## [Document passage]
Thursday, July 12, 2007

To Keyword Or Not To Keyword

One of the most attractive aspects of Ruby is the fact that it has relatively few sacred keywords. In most cases, things you'd expect to be keywords are actually methods, and you can wrap or hook their behavior and create amazing potential.

One perfect example of this is require. Because require is just a method, you can define your own version that wraps its behavior. This is exactly how RubyGems does its magic...rather than immediately calling the default require, it can modify load paths based on your installed gems, allowing for a dynamically-expanding load path and the pluggability we've all come to know and love.

But all such keyword-like methods are not so well behaved. Many methods make runtime changes that are otherwise impossible to do from normal Ruby code. Most of these are on Kernel. I propose that several of these methods should actually be keywords.

Update: Evan Phoenix of Rubinius (EngineYard), Wayne Kelly of Ruby.NET (Queensland University), and John Lam of IronRuby (Microsoft) have voiced their agreement on this interesting ruby-core mailing list thread. Have you shared your thoughts?

Justifying Keywords

There's a number of (in my opinion, very strong) justifications for this:
  1. Many Kernel methods manipulate runtime state in ways no other methods can. For example: local_variables requires access to the caller's variable scope; block_given? requires access to the block/iter stacks (in MRI code); eval requires access to just about everything having to do with a call; and there are others, see below.

## [Information supplied]
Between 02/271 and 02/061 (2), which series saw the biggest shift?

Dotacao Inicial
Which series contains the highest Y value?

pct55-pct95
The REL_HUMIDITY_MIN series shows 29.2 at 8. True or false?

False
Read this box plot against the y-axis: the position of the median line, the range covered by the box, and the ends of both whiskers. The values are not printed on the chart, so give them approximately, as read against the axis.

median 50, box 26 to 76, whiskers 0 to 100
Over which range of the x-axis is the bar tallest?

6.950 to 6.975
==
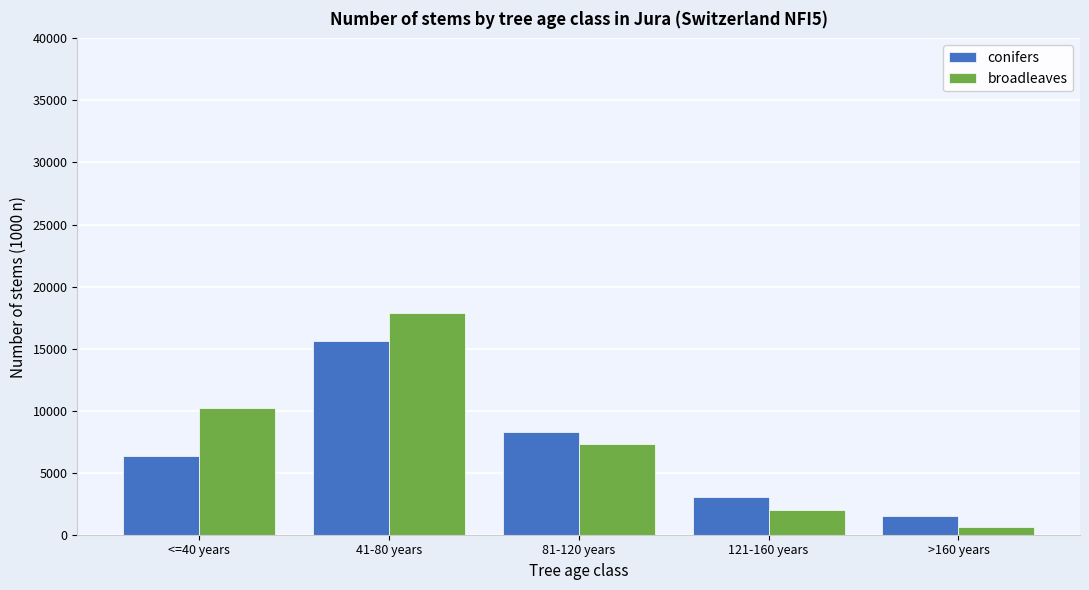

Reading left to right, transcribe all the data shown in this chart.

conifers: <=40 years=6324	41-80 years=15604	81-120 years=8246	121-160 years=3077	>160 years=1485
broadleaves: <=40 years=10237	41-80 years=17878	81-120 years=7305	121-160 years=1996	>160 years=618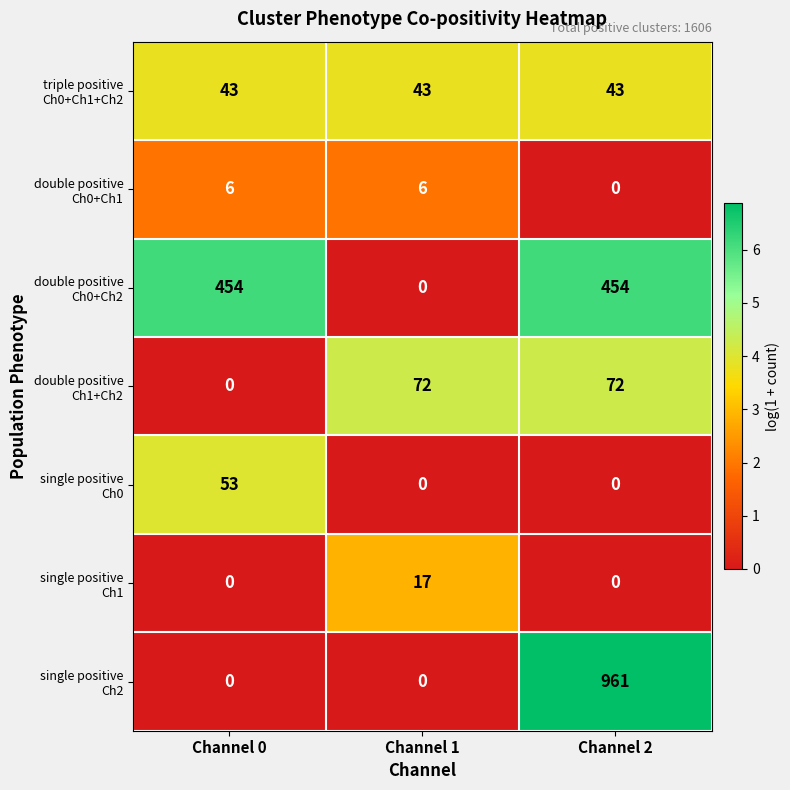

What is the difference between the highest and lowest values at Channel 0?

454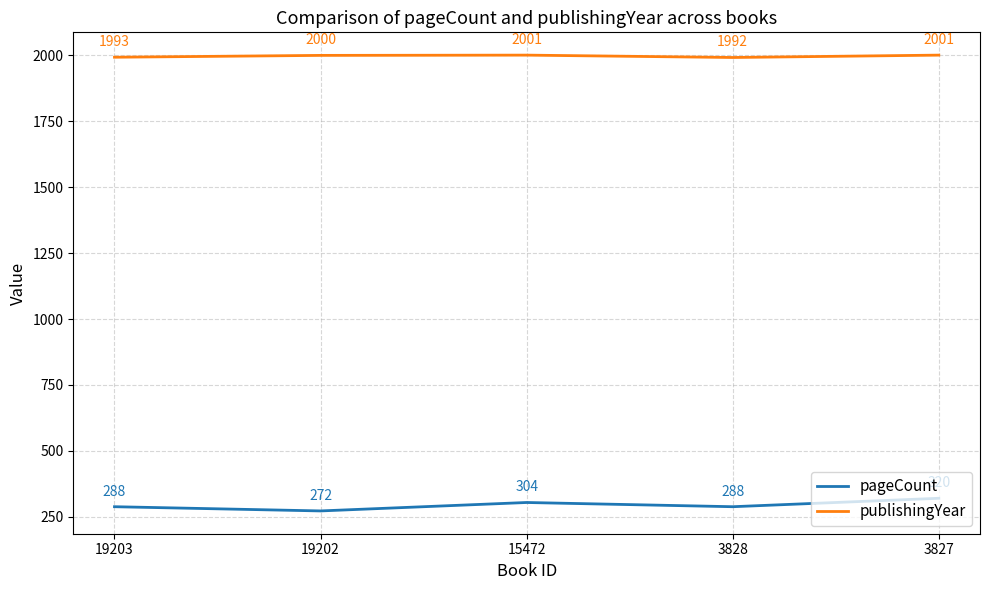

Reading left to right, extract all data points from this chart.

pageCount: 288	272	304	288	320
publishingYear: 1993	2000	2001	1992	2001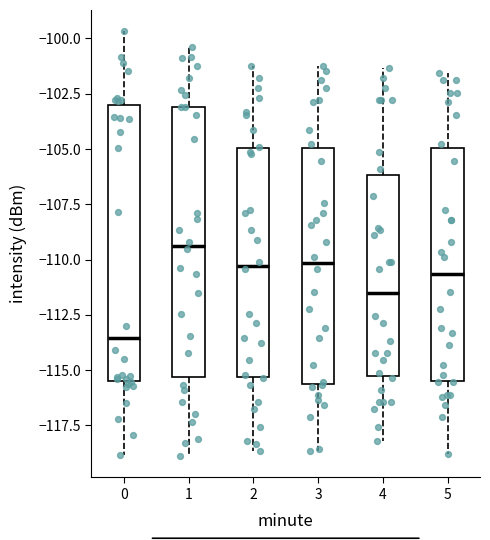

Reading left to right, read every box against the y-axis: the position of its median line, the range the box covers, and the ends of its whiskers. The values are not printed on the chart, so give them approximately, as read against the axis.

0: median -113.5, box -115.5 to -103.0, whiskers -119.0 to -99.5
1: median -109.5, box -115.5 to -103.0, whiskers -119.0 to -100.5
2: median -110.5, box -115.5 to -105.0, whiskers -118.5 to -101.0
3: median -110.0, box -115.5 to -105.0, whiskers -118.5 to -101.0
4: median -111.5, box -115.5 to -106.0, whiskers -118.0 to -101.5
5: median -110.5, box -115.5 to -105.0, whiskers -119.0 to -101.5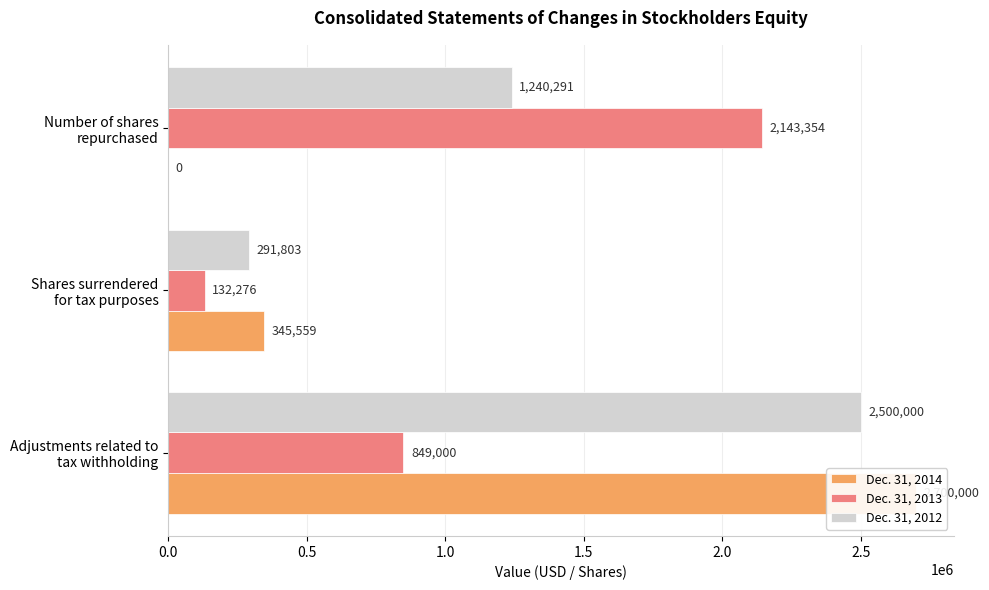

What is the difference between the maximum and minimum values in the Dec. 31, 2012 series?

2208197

## [Apply what you read]
1 - According to the post on Ruby keywords, on which module are most of the keyword-like methods that make otherwise impossible runtime changes found?
2 - Write the next part of the post on Ruby keywords, picking up after its last sentence.
The records have no connection to the post on Ruby keywords.

## [Numbered answers]
1 - Kernel

2 -
  2. Because many of these methods manipulate normally-inaccessible runtime state, it is not possible to implement them in Ruby code. Therefore, even if someone wanted to override them (the primary reason for them to be methods) they could not duplicate their behavior in the overridden version. Overriding only destroys their utility.
  3. These methods are exactly the ones that complicate optimizing Ruby in all implementations, including Ruby 1.9, Rubinius, JRuby, Ruby.NET, and others. They confound a compiler's efforts to optimize calls by always leaving open questions about the behavior of a method. Will it need access to a heap-allocated scope? Will it save off a binding or the current call frame? No way to know for sure, since they're methods.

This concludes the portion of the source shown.